Thirty-five years ago, a seventeen-year-old boy from Pittsburgh spent his summer scooping ice cream for tourists at Glacier National Park. On an ordinary day, an adorable little seven-year-old girl from Memphis came in to the sweet shop with her family. She wearing a pink sundress and a button that said, “Hi, I’m Alice!” The boy flirted with her in the usual way you innocently flirt with little children, gave her an extra scoop of peppermint stick ice cream, and sent her and her family on their way.
Ten years later in another part of the country, by sheer happenstance (if there is such a thing) a girl fell in love with a boy ten years her senior, and he fell madly in love with her. They were married for a couple of years when, while going through her old family photo albums, they stumbled across a picture of six-year-old Alice in a sweet shop at Glacier National Park with her family.
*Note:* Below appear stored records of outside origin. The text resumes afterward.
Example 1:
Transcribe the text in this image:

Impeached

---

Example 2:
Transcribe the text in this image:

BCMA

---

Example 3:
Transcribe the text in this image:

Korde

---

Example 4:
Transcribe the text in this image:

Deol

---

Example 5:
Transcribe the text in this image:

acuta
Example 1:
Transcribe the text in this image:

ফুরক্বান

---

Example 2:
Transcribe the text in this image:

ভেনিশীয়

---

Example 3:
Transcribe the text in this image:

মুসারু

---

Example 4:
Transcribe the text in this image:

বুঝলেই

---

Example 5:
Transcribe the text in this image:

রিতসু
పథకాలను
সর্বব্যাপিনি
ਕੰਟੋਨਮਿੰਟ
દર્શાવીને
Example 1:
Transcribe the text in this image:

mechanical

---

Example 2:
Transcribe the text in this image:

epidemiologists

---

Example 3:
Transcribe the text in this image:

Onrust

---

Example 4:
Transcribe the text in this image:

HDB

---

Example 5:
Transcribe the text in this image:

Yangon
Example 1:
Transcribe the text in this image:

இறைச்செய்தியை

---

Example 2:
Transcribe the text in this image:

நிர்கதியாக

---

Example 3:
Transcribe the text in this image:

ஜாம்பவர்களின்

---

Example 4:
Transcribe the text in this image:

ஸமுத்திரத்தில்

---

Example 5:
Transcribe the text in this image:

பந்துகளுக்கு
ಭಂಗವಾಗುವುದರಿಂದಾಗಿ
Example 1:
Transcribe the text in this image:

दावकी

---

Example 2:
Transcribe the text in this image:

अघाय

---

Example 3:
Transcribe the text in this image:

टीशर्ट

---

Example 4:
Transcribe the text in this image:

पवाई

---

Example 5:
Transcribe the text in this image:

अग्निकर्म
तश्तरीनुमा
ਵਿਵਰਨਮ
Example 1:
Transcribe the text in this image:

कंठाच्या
She was reaching for an ice cream cone handed to her across the counter by the very man who now sat beside her on the couch.
The sweet shop boy has been married to Alice for two-and-a-half decades now. There was nothing about that day when she was a child to indicate that the boy scooping her ice cream was her husband, unknowingly waiting for her to grow up. When Alice left the shop with her family that day, she forgot about him, and he about her. They were just strangers whose paths crossed for three minutes one summer and then parted again, presumably for ever. Even when they were married, he’d never realized that Alice with the peppermint stick ice cream was Alice his wife. And she’d never known that her husband was the sweet shop boy, until they found that old photo.
Be careful about discounting the seemingly unimportant moments in life and about wholly regretting the bad. There are a thousand million intricacies to life. The happiness of meeting the love of your life may be indebted to such a small moment as getting peppermint stick ice cream on summer vacation when you were seven years old.